▶ Brief:
Starting with the line that contains "Ferri reque integre" and going on through the line that contains "definiebas qui prodesset.", rename "vivendum" to "legendum". Give back only those lines, otherwise unchanged.

▶ Data listing:
━━━
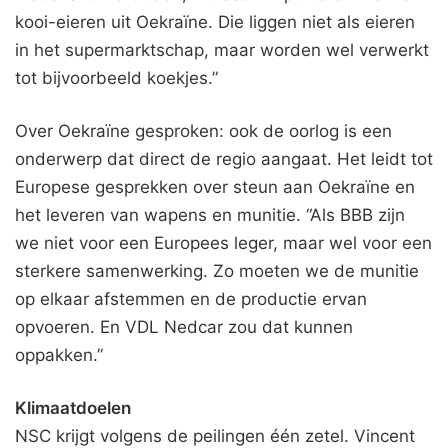
kooi-eieren uit Oekraïne. Die liggen niet als eieren
in het supermarktschap, maar worden wel verwerkt
tot bijvoorbeeld koekjes.”
Over Oekraïne gesproken: ook de oorlog is een
onderwerp dat direct de regio aangaat. Het leidt tot
Europese gesprekken over steun aan Oekraïne en
het leveren van wapens en munitie. “Als BBB zijn
we niet voor een Europees leger, maar wel voor een
sterkere samenwerking. Zo moeten we de munitie
op elkaar afstemmen en de productie ervan
opvoeren. En VDL Nedcar zou dat kunnen
oppakken.”
Klimaatdoelen
NSC krijgt volgens de peilingen één zetel. Vincent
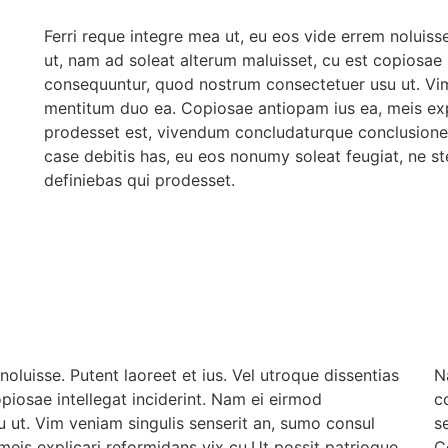
Ferri reque integre mea ut, eu eos vide errem noluisse
ut, nam ad soleat alterum maluisset, cu est copiosae 
consequuntur, quod nostrum consectetuer usu ut. Vim
mentitum duo ea. Copiosae antiopam ius ea, meis expl
prodesset est, vivendum concludaturque conclusione
case debitis has, eu eos nonumy soleat feugiat, ne s
definiebas qui prodesset.
noluisse. Putent laoreet et ius. Vel utroque dissentias
N
piosae intellegat inciderint. Nam ei eirmod
c
ut. Vim veniam singulis senserit an, sumo consul
s
eis explicari reformidans vix cu.Ut possit patrioque
C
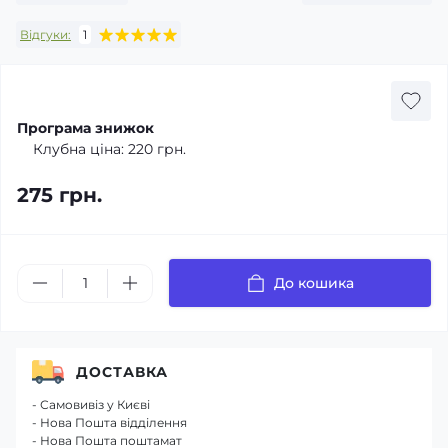
Відгуки:
1
Програма знижок
Клубна ціна:
220 грн.
275 грн.
До кошика
ДОСТАВКА
- Самовивіз у Києві
- Нова Пошта відділення
- Нова Пошта поштамат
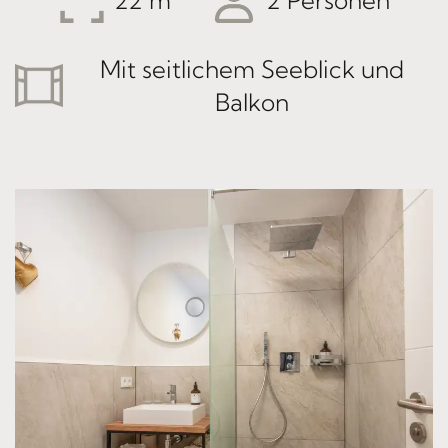
22
2 Personen
Mit seitlichem Seeblick und
Balkon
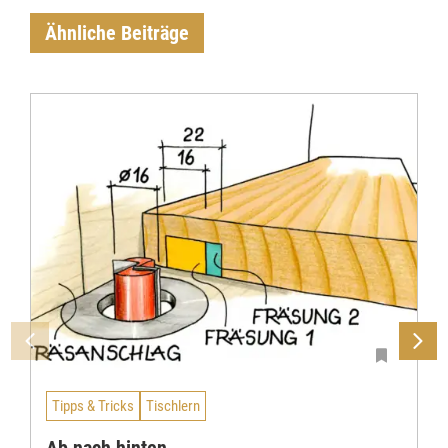
Ähnliche Beiträge
Tipps & Tricks
Tischlern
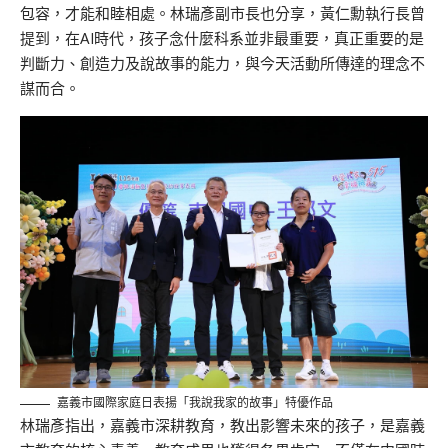
包容，才能和睦相處。
林瑞彥副
市長
也分享，
黃仁勳執行長曾
提到，
在AI時代，
孩子念什麼科系並非最重要，真正重要的是
判斷力、創造力及說故事的能力，與今天活動所傳達的理念不
謀而合。
嘉義市國際家庭日表揚「我說我家的故事」特優作品
林瑞彥指出，
嘉義市深耕教育，
教出影響未來的孩子，是嘉義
━━━
▶ Written response:
Ferri reque integre mea ut, eu eos vide errem noluisse
ut, nam ad soleat alterum maluisset, cu est copiosae 
consequuntur, quod nostrum consectetuer usu ut. Vim
mentitum duo ea. Copiosae antiopam ius ea, meis expl
prodesset est, legendum concludaturque conclusione
case debitis has, eu eos nonumy soleat feugiat, ne s
definiebas qui prodesset.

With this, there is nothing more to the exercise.